Module: Woods::Util::HostGuard

Defined in:

lib/woods/util/host_guard.rb

Overview

Shared host-header / URL-host canonicalization used by MCP::OriginGuard and the Storage::VectorStore::Qdrant URL validator.

Both components need to reject numeric IPv4 notations that ‘URI` and `getaddrinfo` accept but `IPAddr` does not — hex (`0x7f000001`), bare integer (`2130706433`), octal (`017700000001` or `0177.0.0.1`), short-form (`127.1`), mixed-radix (`0x7f.0.0.1`).
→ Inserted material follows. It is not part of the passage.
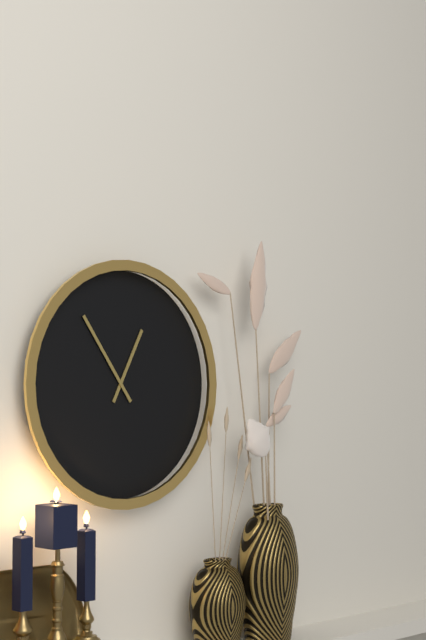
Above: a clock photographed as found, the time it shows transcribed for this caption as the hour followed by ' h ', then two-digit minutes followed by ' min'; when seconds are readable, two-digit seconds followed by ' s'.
12 h 54 min
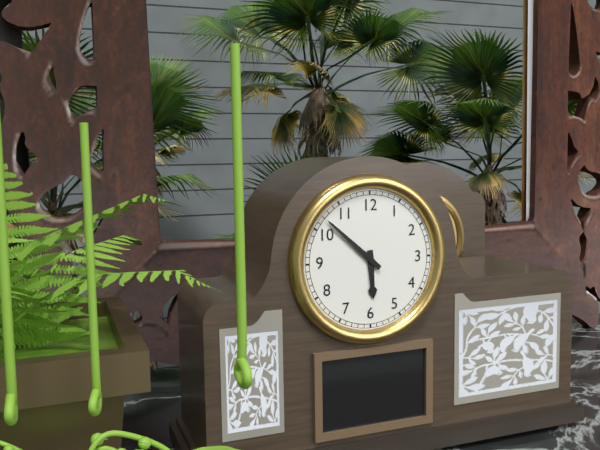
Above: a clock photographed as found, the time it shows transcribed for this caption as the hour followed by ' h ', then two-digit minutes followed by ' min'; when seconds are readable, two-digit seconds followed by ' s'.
5 h 52 min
Keeping the logic in one place prevents drift between the two defenses (which previously had slightly different regex lists).

Constant Summary

NUMERIC_HOST_BYPASS =

Non-canonical numeric IPv4 forms that legitimate clients never emit but ‘getaddrinfo` will happily resolve — rejecting the form is safer than trying to intuit the intended IPv4.

Regexp.union(
  /\A0x[0-9a-f]+\z/,           # hex: `0x7f000001`
  /\A\d+\z/,                   # bare integer: `2130706433`
  /\A0[0-7]+\z/,               # bare octal: `017700000001`
  /\A\d+\.\d+\z/,              # short-form two-part: `127.1`
  /\A\d+\.\d+\.\d+\z/          # short-form three-part: `127.0.1`
).freeze

SUSPICIOUS_OCTET =

Octets inside a four-part dotted form that tag the form as non-canonical: leading zero (octal interpretation), or ‘0x` prefix (hex interpretation).

Regexp.union(
  /\A0\d+\z/,                  # leading-zero octal: `0177`
  /\A0x[0-9a-f]+\z/            # hex octet: `0x7f`
).freeze

Class Method Summary

• .canonicalize(host) ⇒ String

  Canonicalize a host string: downcase, strip port, strip the FQDN trailing dot, drop IPv6 brackets.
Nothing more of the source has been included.